I zbieram własnie materiały na maskotkę-asasyna, coś jak mały Ezio. Zaczęłam od podglądania cosplayów, w grafice gry zbyt wiele się nie wyczai, a mam nadzieję że to wyjdzie nieźle. Jeżeli wyjdzie, to kiedyś się pochwalę.

Dodane przez Faria7 dnia 12-02-2015 19:29
#14

Pamiętam, jak przez dwa lata w podstawówce chodziłam na dodatkowe zajęcia z robótek ręcznych i... podobało mi się to. Nieźle się w to wkręciłam, potem razem z babcią robiłyśmy na drutach szaliki i czapki na zimę. Ale po jakimś czasie znudziło mi się to, w sumie nie wiem dlaczego, ale przestałam chodzić na te zajęcia w szkole, w domu też coraz rzadziej sama coś wyszywałam. Od tamtej pory do dziś nawet nie wzięłam do ręki szydełka.

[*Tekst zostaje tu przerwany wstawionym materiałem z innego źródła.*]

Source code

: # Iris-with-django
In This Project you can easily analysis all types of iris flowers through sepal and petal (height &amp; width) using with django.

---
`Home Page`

W sumie to trochę żałuję, pamiętam że to była fajna pasja i zajęcie na zabicie czasu, ale teraz jedyne co umiem, to przyszyć urwany guzik ;P

Dodane przez AoiAkuma dnia 29-08-2015 11:43
#15

Mam ogromne ambicje, ale przy tym słomiany zapał. Od dwóch lat w mojej szafie leżą materiały na cosplay (dla zainteresowanych: Eda Elrica z "Fullmetal Alchemist") i jakoś nie mogę się za to zabrać. Ale przy maszynie nawet lubię siedzieć, mimo że "dzieła" moich rąk... No cóż, daleko im do dzieł. Na razie udało mi się stworzyć dwa pluszaki - niesamowicie krzywe, w moim mniemaniu - brzydkie, ale jeden z nich trafił już do mojego kolegi, bo mu się spodobał. :D Mam nadzieję wkrótce znowu zabrać się za szycie, mam nadzieję też to pokochać. Ah, no i, wiadomo, moje lalki (a niewiele ich miałam) też kiedyś miały całe kolekcje sukni! Co prawda te kawałki materiału sukni nie przypominały, no ale ja byłam bardzo z tego zadowolona (szczególnie gdy mama-krawcowa mnie pochwaliła!).